My name is Lonnie Pitts. Folks here consider me the keeper of our stories.

Lonnie is the keeper of his people’s stories. Though his community has a rich history, he worries Tamina’s future is in jeopardy.

Lonnie is the keeper of his people’s stories. Though his community has a rich history, he worries Tamina’s future is in jeopardy.

In the 1950s, Tamina was beautiful. There were no towns around us but Rayford and Conroe. It seemed like the land went on and on. In the summertime, I spent most of my time hunting and fishing—deer, coon, rabbit, squirrel. Years later, when the cities were being built around us, the builders would truck in all their trash from the work sites and dump them into our ponds, polluting them so bad all the fish died. We couldn’t get anyone to stop them. 

The Taylors and the Piersons were the first two families to settle in Tamina back in 1871. That’s when the Houston & Great Northern Railroad finished building the tracks from Houston through Montgomery County. My dad told me freed slaves came here from all over—Maryland, Louisiana, Alabama, the Carolinas, and around Texas because of the lumber work they could find. Farming brought people here too. Land could be bought for fifty cents an acre back then. 

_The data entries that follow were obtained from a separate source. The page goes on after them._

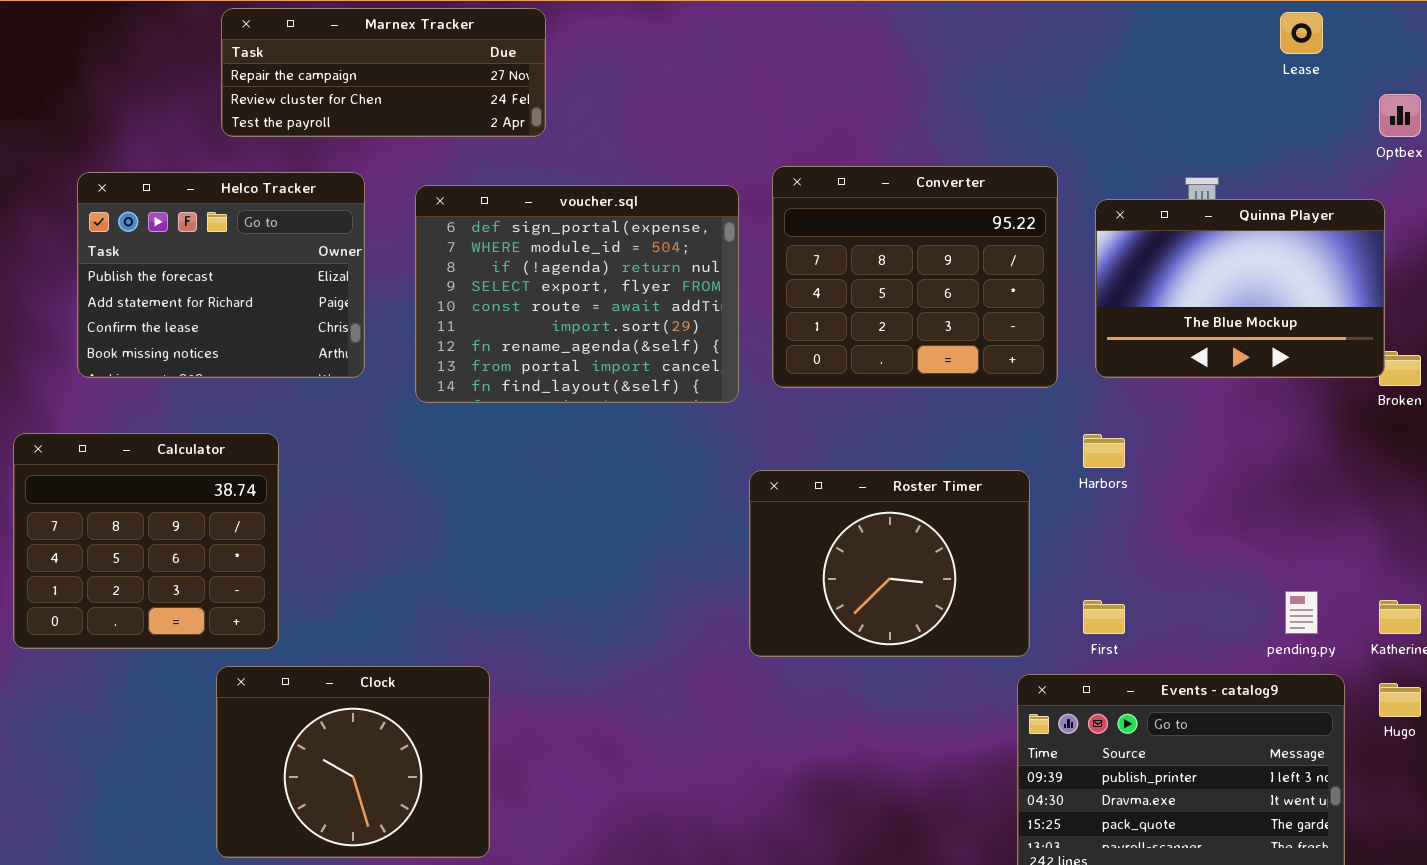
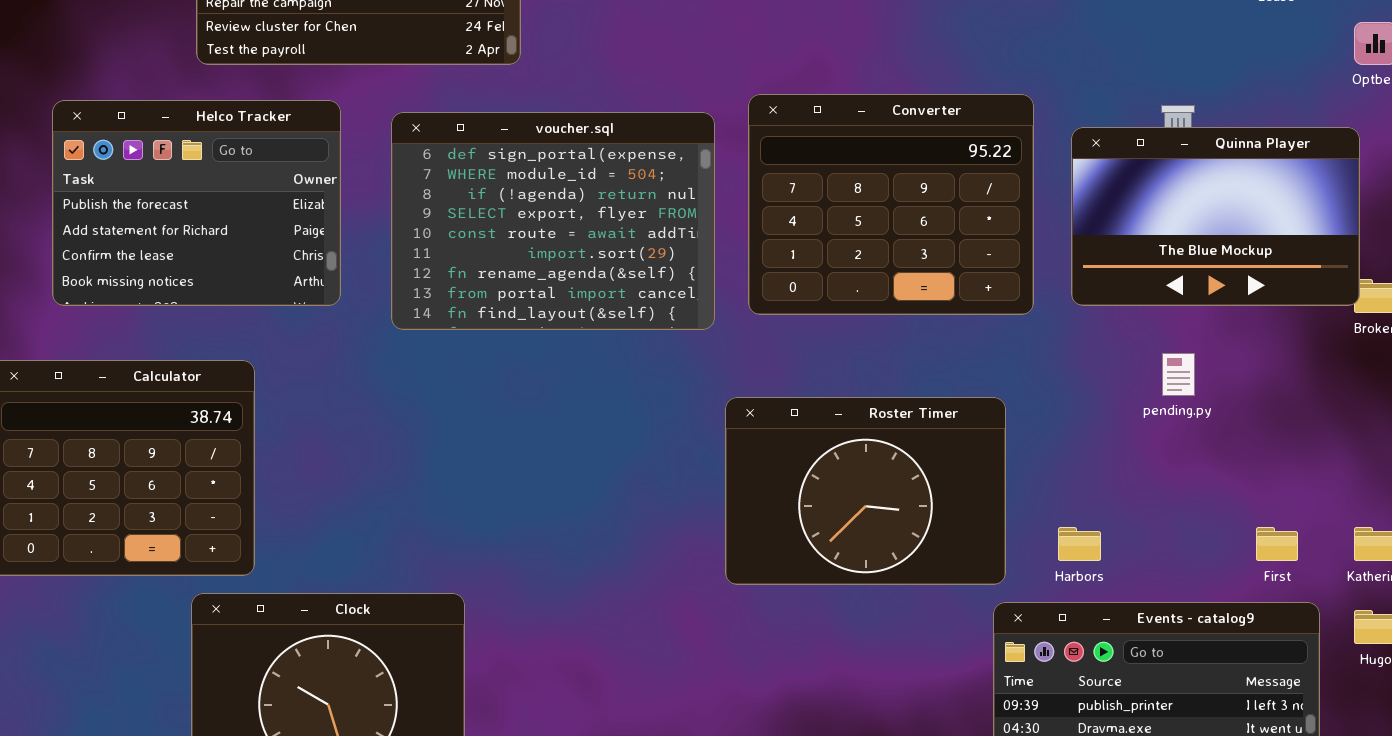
Harbors: [1083,434,1125,468] -> [1058,527,1101,561], moved
pending.py: [1285,591,1318,634] -> [1162,353,1195,396], moved
First: [1083,600,1125,634] -> [1256,527,1298,561], moved

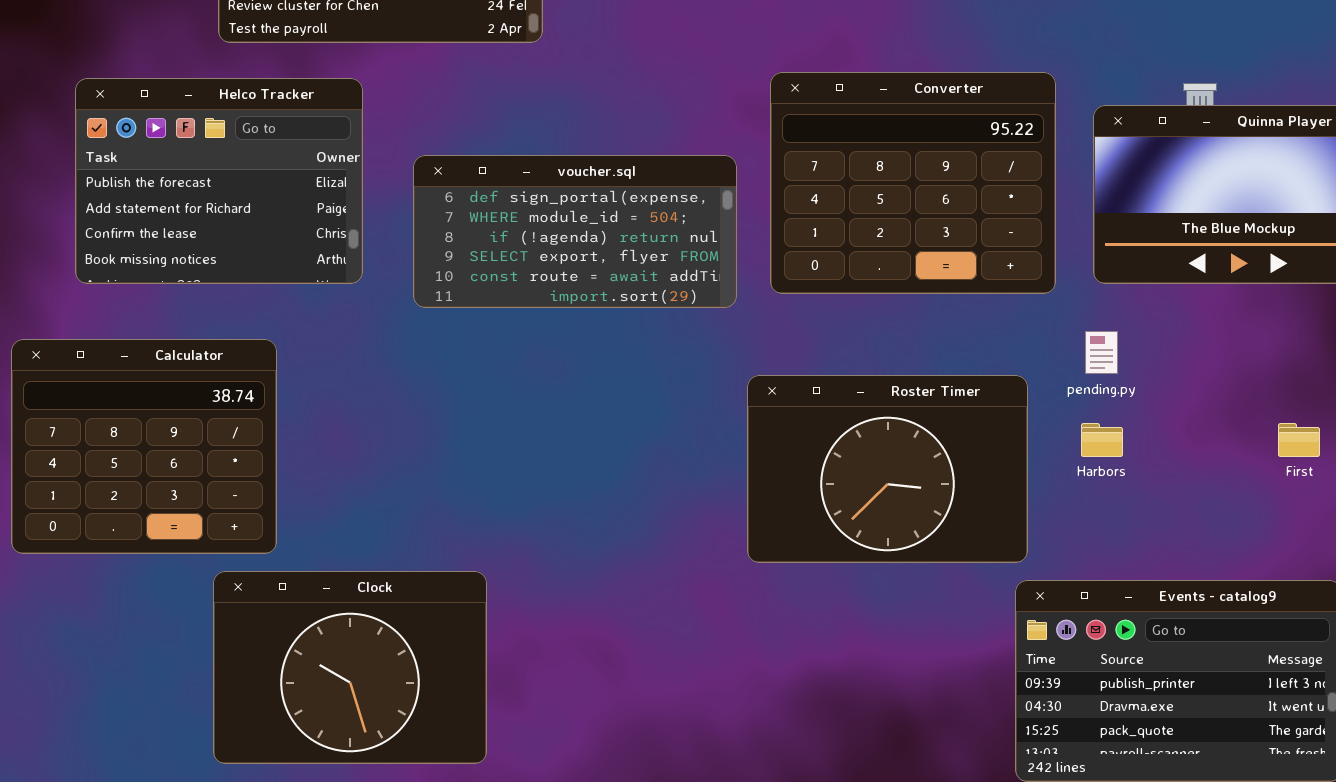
voucher.sql: [391,112,715,330] -> [413,155,737,308], resized
pending.py: [1162,353,1195,396] -> [1085,331,1118,374], moved
Harbors: [1058,527,1101,561] -> [1081,423,1123,457], moved
First: [1256,527,1298,561] -> [1278,423,1320,457], moved

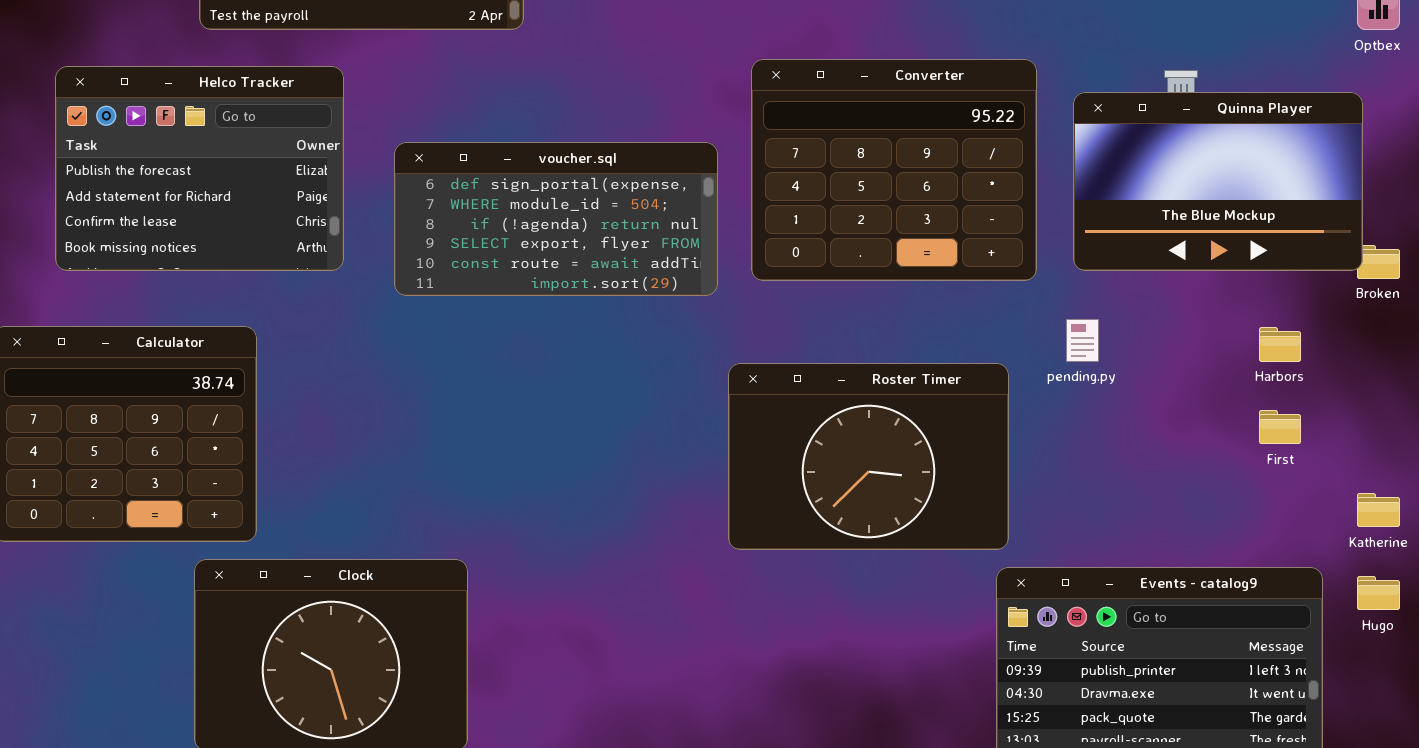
Harbors: [1081,423,1123,457] -> [1259,327,1301,362], moved

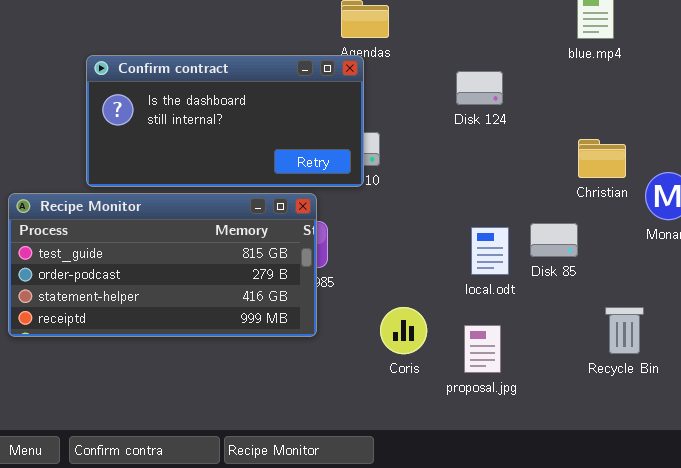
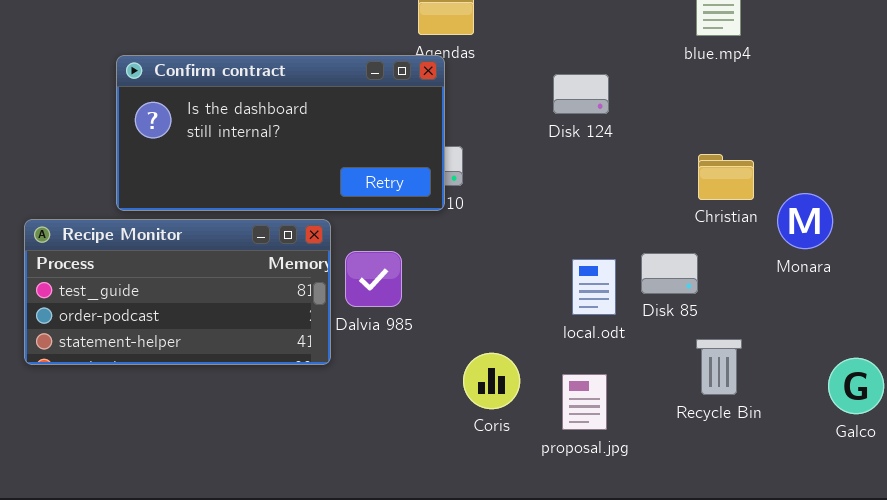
Recipe Monitor: [8,193,317,337] -> [24,219,331,365], resized
Recycle Bin: [605,307,644,354] -> [696,339,742,395], moved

When the Grogan Cochran Lumber Company came in and bought some 3,000 acres for their sawmill back in 1917, that’s when Tamina began to shrink in size. Shenandoah then bought a bunch of my uncle’s farmland. When he got old, I guess it was too hard to keep it up. I remember he plowed every bit of that land with one horse. And Oak Ridge High School was built on Miss Evan’s hog farm. 

Change is slow, because people here can’t seem to get together on one subject. If they could, then they’d be able to accomplish something. The main problem right now is the lack of a sewage system. It’s a big problem. See, right now, a lot is burdening us down. We’re worried Tamina won’t be here another ten years. We worry that if Shenandoah or another town close by puts our utilities in, they’ll have a reason to annex Tamina and can probably tax the residents of Tamina out. We’re about to lose the property from Home Depot to the track. I hear Shenandoah has bought more land to put in a hotel. Tamina’s looking to lose that whole parcel of land. That’s why we’re scared. If they take this from us, where are we going to live?